Ещё минута и они стояли в плотном облаке старой дорожной пыли. По обе стороны дороги опалённая солнцем поляна, как автобус с еле успевающим за ним ветром испарились, настало время вопроса «какого хрена?».
- Ну и, какого хрена?
- Тс-с, Землячёк тихо – она стояла носом уткнувшись в небо, а он с глазами только что отиметого.
- Эй, Пинце-ет – тихо, в преддверье истерики, позвал он её.
- Я тебя слушаю.
- Нет, это я тебя слушаю, расскажи мне, мать твою этак, какого хрена мы здесь делаем?
- А ты как думаешь.
- Я, думаю крайне редко и тем более не собираюсь делать это за тебя. Говори!

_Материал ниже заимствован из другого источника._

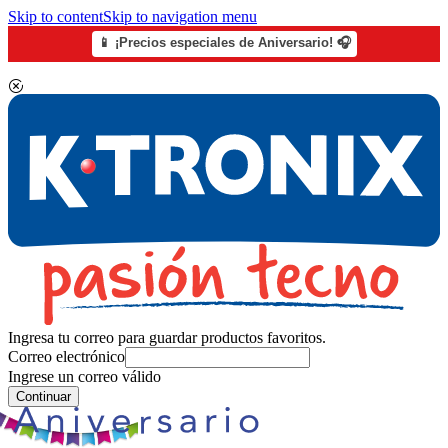
Skip to content
Skip to navigation menu
📱 ¡Precios especiales de Aniversario! 🎧
Ingresa tu correo para guardar productos favoritos.
Correo electrónico
Ingrese un correo válido
Continuar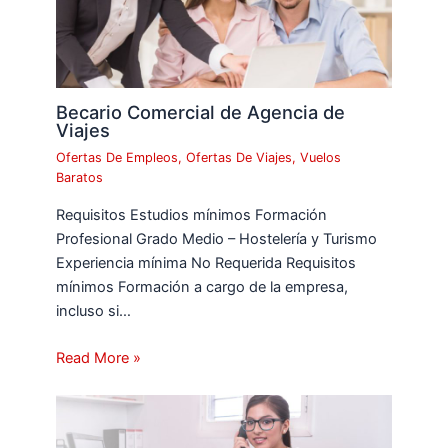
Becario Comercial de Agencia de
Viajes
Ofertas De Empleos
,
Ofertas De Viajes
,
Vuelos
Baratos
Requisitos Estudios mínimos Formación
Profesional Grado Medio – Hostelería y Turismo
Experiencia mínima No Requerida Requisitos
mínimos Formación a cargo de la empresa,
incluso si…
Read More »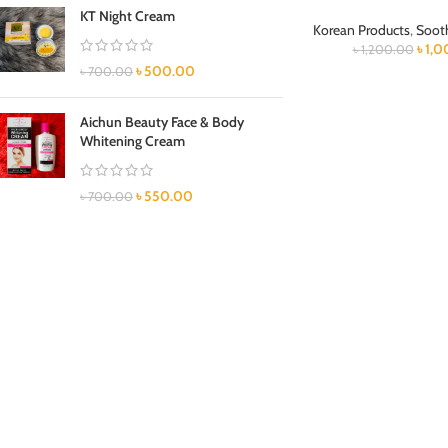
KT Night Cream
Korean Products
,
Soot
৳
1,0
৳
1,200.00
৳
500.00
৳
700.00
Aichun Beauty Face & Body
Whitening Cream
৳
550.00
৳
700.00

- Успокойся Землячёк, мы вышли подышать свежим воздухом – там кто-то напердел – позволила себе сказать она так, что Мурат просто ох..ел и в знак этого приоткрыл рот.
- Я извиняюсь, за бестактность мисс, но… как бы так выразиться… да хоть там целая корова подошла бы нагадила бы вам на туфли и вытерла бы жопу вашей замечательной маячкой, я не думаю что, это было хорошим решением…
- Вообще-то у меня кроссовки.
- … слазить с рейсового автобуса по середине, мать её, дороги!
- Спокойно друг, ты куда ехал?
- Но не в жопу это точно!
- А, ну тогда щяс мы из неё выберемся и будь здоров – сказала она и спокойно пошла поперёк полю. А ему, удивляясь крайности ею спокойствия, не оставалось ничего, как плестись сзади. Интересная картина, когда солнце яростно пытается сломить их, опаливая каждый глоток воздуха, а они всё прут и прут куда-то, зачем-то и вообще.… Неглубокая пыль с радостью окутала их собой, своим вязким облаком, и всё было ужасно горячо и душно. Чуть свежестью попахивало от неровного горизонта, украшенного людскими домиками –, казалось, последней надеждой для бедолаги. Он кряхтел и волочил себя; она гуляла и ей было так хорошо, будто выгуливает своего пикинесса.

- Нет, ну ты мне скажи.
- Что тебе сказать?
- Какого… они туда попёрли?
- Откуда я знаю.
- Нет, ты точно должен знать, ведь за тобой-то попёрли те.
- Ну и что?
- Вот и отвечай!
- Слушай, чё ты ко мне прицепился, я не знаю.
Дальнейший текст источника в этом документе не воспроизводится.